AIPAC is prideful about its influence. Its promotional literature points out that a reception during its annual policy conference, in Washington, “will be attended by more members of Congress than almost any other event, except for a joint session of Congress or a State of the Union address.” A former AIPAC executive, Steven Rosen, was fond of telling people that he could take out a napkin at any Senate hangout and get signatures of support for one issue or another from scores of senators. AIPAC has more than a hundred thousand members, a network of seventeen regional offices, and a vast pool of donors. The lobby does not raise funds directly. Its members do, and the amount of money they channel to political candidates is difficult to track. But everybody in Congress recognizes its influence in elections, and the effect is evident. In 2011, when the Palestinians announced that they would petition the U.N. for statehood, AIPAC helped persuade four hundred and forty-six members of Congress to co-sponsor resolutions opposing the idea.

By any measure, the lobbying forces representing Israel’s interest before the U.S. government are incredibly powerful especially when you consider what a small percentage of Americans are Jewish and the Jewish-Americans that we do have vote overwhelmingly Democrat. What is just as telling is that the Israel lobby is considered by most to be above reproach. The media and Congress can rail all day about the influence of Russia or Saudi Arabia but no one utters a peep about Israel. Two men, John Mearsheimer and Stephen Walt, wrote a paper that became a book on the Israel Lobby and the response was borderline hysterical.

What makes criticism of Israel so fraught with peril is that any criticism of the state of Israel is automatically conflated with antisemitism. You can be critical of Russia without being accused of being anti-Russian, you can be critical of China without being accused of being anti-Asian. But any criticism of Israel is automatically met with accusations of being anti-semitic. Maybe I am uniquely flexible mentally but I can question the wisdom of giving of $3 billion a year in aid to a secular nation without also hating the people that make up that nation because of their ethnicity and religion.
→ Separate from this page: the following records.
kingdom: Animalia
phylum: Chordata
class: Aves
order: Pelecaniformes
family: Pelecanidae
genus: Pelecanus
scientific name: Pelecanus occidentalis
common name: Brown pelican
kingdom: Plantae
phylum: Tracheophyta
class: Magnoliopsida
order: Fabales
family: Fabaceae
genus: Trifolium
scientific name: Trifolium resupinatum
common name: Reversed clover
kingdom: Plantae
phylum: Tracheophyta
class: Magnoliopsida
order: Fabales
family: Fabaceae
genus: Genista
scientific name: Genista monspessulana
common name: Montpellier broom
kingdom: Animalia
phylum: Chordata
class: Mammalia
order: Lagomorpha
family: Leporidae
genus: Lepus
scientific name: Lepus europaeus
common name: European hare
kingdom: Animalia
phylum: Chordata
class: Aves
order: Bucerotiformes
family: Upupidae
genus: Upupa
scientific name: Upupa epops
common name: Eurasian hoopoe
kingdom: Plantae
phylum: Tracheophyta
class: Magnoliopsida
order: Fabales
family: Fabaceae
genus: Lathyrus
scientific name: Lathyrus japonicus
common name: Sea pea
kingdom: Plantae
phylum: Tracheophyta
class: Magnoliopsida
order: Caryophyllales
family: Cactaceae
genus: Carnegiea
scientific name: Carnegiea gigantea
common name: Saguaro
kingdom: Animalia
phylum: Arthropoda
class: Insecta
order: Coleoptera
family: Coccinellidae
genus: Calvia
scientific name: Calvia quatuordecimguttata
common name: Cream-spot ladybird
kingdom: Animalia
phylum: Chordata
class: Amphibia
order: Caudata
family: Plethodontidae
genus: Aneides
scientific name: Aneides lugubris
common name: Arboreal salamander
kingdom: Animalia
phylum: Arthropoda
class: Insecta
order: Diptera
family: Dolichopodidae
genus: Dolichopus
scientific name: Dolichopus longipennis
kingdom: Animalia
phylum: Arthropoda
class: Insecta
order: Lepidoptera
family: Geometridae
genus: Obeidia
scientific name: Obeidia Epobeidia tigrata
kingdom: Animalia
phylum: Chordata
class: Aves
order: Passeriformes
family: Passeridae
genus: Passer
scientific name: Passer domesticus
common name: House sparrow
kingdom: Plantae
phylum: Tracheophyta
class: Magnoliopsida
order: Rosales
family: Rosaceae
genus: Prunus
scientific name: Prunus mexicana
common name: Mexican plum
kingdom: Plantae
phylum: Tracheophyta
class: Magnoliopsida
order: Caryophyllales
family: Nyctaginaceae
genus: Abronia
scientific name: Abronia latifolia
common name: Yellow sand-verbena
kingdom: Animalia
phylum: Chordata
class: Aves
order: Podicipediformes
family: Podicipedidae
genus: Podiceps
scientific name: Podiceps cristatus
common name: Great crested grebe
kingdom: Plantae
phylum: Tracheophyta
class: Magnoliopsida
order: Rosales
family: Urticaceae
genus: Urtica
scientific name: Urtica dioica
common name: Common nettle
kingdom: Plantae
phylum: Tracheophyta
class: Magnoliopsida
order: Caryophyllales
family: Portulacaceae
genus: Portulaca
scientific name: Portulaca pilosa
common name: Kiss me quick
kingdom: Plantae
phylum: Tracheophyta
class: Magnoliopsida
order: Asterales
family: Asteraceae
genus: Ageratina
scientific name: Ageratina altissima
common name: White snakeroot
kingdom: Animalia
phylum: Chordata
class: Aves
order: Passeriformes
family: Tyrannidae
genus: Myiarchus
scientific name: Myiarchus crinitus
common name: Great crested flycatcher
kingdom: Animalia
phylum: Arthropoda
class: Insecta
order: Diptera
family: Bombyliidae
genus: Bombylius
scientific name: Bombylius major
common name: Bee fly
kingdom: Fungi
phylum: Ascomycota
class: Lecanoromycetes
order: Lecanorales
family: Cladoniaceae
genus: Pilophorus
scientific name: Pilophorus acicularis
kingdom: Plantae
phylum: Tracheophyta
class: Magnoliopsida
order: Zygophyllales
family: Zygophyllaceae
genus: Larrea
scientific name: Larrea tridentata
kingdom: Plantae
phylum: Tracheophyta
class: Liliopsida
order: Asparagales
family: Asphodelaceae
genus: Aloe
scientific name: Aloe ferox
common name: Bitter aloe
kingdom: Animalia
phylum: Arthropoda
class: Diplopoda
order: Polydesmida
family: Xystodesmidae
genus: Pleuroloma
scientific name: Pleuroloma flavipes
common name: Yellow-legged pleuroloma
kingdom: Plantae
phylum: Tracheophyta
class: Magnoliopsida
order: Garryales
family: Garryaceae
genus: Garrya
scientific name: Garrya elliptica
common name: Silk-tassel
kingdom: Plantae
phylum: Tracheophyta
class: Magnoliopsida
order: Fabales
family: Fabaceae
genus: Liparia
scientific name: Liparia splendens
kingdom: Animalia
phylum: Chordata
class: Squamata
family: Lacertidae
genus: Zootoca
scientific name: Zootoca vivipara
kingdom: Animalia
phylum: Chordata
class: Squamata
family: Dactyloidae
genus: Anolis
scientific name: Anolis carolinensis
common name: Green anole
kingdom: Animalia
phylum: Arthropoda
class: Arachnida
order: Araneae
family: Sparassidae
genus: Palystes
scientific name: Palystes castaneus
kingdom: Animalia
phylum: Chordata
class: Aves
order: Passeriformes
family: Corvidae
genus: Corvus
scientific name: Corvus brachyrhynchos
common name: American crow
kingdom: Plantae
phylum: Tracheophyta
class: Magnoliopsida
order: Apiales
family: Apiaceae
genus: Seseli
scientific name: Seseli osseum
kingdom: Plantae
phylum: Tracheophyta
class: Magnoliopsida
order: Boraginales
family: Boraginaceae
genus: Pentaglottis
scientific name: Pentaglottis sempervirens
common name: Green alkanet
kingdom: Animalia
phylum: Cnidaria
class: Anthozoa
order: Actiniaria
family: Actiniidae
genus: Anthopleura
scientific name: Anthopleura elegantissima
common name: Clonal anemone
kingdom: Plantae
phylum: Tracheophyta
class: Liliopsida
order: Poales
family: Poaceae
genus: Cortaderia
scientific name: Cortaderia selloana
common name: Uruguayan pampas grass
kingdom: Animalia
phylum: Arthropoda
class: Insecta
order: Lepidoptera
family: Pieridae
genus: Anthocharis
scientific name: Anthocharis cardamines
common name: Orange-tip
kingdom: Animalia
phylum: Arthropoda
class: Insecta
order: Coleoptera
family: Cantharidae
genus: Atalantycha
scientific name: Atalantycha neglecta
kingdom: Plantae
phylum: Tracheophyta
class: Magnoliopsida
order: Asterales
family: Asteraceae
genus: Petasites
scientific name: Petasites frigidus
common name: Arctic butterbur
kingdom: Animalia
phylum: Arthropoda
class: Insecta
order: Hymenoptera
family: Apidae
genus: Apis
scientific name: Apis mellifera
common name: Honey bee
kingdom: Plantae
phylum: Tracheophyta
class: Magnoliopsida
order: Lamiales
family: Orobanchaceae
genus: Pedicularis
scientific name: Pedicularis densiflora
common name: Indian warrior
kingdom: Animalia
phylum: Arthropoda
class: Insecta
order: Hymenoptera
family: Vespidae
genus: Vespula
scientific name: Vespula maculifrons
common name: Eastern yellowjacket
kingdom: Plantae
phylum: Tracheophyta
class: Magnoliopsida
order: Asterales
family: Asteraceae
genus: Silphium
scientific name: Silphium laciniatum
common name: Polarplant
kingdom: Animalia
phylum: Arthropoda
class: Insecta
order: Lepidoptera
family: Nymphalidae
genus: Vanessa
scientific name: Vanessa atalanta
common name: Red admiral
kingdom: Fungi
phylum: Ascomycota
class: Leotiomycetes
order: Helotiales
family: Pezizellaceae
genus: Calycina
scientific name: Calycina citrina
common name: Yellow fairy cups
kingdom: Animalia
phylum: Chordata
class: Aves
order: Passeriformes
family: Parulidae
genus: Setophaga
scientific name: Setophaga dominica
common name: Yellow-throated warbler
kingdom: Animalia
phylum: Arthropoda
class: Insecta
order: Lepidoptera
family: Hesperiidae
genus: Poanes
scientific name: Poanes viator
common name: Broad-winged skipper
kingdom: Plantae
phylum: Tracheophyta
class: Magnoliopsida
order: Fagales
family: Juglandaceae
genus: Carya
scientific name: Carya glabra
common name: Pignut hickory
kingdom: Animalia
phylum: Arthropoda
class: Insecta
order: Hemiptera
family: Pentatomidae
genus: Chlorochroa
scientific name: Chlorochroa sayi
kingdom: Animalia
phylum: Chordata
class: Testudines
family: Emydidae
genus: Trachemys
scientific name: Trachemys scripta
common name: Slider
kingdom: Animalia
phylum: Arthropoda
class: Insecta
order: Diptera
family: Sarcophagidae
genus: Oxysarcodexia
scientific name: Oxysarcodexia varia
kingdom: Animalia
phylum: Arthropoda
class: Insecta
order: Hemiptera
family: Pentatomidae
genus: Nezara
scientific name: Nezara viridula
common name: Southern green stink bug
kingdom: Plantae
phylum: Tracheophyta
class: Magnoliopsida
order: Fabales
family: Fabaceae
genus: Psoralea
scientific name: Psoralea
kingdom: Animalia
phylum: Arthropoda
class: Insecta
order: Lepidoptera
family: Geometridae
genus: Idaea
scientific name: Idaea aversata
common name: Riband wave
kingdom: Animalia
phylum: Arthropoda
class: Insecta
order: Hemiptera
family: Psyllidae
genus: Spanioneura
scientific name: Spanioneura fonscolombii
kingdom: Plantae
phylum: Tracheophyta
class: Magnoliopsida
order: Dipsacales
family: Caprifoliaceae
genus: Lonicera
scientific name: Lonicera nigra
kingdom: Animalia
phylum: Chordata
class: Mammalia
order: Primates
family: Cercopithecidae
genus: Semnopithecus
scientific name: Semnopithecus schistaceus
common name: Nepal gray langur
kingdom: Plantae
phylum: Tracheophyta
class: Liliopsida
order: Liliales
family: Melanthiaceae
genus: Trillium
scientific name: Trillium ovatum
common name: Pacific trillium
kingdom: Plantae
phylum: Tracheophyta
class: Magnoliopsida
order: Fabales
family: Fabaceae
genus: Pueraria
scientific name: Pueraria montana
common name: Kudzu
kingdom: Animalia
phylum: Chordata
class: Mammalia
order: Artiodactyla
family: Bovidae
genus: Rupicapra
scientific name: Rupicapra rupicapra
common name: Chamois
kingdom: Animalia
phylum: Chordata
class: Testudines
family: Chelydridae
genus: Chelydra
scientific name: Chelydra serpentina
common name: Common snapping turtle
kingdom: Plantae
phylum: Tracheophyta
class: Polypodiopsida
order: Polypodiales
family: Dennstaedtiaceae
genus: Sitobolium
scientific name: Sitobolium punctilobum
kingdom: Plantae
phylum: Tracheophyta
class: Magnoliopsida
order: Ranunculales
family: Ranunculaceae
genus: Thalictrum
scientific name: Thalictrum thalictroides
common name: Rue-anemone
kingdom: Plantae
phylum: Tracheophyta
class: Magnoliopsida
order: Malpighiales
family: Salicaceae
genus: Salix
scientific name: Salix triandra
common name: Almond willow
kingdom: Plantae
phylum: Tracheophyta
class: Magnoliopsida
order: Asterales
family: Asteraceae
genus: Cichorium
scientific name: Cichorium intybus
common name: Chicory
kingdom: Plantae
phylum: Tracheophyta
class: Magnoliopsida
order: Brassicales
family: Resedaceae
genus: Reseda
The bottom line is that the United States, a debtor nation drowning in debt and soon to be dealing with a fiscal crisis in our programs for seniors, has no business giving money to any nation, and that includes Israel. Americans are under no obligation, geopolitically, theologically or historically, to continue to fund any nation and certainly not a prosperous, independent and stable nation like Israel. Yes, Israel is surrounded by enemies and yes some of that is the result of how Israel was created. The United States can and does guarantee Israel’s security. If Iran, which is incapable of doing so, or some other nation were to attack Israel, America would respond with overwhelming force. I understand that in the grand scheme of the trillions of dollars U.S. “budget”, a mere $3 billion isn’t a big deal but a $21 trillion debt is made up of hundreds of thousands of little spending line items that by themselves are not all that big of a deal. Israel doesn’t need our money and we can’t afford to keep paying them $3 billion a year. Good for Rand Paul for standing up against the slings and arrows of the Israel lobby to seek an end to the practice of a nation drowning in debt giving money to other nations.

3 Comments

  1. Anonymous

    "But everybody in Congress recognizes its influence in elections, and the effect is evident."

    But I thought Russia was the only foreign Nation influencing American elections?